顔を私たちに向けた。視線を泳がせたあと布団の上に力なく落とす。何か言いたげで言いにくそうに口を開けては閉じてを繰り返す。


「でもほんまに……大人に話した事が全てや。あの日屋上におったら、いきなり背中を後ろから押された。誓って俺は自分から飛び降りてへん」

「その時近くに誰かいた?」

「同じクラスのサッカー部の奴らが三人……でもアイツらは俺の事押してないって。ケーサツは風に煽られて落ちた事にしたみたいやけど……でも間違いなく背中に触れたのは人の手みたいな感覚やった! 信じてくれ! 俺は飛び降りてへん!」


佳祐くんは必死な顔で身を乗り出すと、そばにいた泰紀くんに掴みかかった。落ち着けって、と背中を叩かれてベッドに戻される。

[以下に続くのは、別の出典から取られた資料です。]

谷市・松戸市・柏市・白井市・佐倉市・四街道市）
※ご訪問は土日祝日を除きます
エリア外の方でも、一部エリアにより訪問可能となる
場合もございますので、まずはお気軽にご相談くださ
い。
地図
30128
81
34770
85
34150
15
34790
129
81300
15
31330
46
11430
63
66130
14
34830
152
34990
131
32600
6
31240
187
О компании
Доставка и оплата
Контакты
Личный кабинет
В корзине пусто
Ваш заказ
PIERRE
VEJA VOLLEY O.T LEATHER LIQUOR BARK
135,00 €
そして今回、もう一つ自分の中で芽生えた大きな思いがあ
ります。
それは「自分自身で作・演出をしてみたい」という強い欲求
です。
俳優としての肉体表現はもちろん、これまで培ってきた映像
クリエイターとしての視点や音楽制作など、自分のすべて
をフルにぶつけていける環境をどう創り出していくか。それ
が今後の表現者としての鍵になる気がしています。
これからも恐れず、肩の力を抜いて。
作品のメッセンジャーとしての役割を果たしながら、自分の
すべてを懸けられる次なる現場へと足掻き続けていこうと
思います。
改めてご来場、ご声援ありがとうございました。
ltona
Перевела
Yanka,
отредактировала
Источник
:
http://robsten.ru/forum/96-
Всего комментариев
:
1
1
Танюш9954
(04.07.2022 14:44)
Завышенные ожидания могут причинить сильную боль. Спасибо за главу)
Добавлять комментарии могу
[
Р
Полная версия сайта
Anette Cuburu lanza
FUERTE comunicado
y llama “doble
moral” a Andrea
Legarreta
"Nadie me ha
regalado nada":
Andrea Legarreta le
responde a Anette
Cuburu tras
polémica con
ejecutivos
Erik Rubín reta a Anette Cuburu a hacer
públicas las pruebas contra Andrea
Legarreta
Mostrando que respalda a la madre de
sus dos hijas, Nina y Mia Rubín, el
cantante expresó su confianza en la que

でも"人の手みたいな感覚"というのは新しい情報だ。もっと詳しく調べてみればその情報から絞りこめる事があるかもしれない。


「なぁなぁ。そういやサッカー部の部員って半年前にもガラスに突っ込む事故があったよな? それはお前の友達?」


慶賀くんがそう尋ねる。


「いや……それは俺らや」

「は? なにそれもお前なの!?」


目を瞬かせた私たちに気まずそうにひとつ頷く。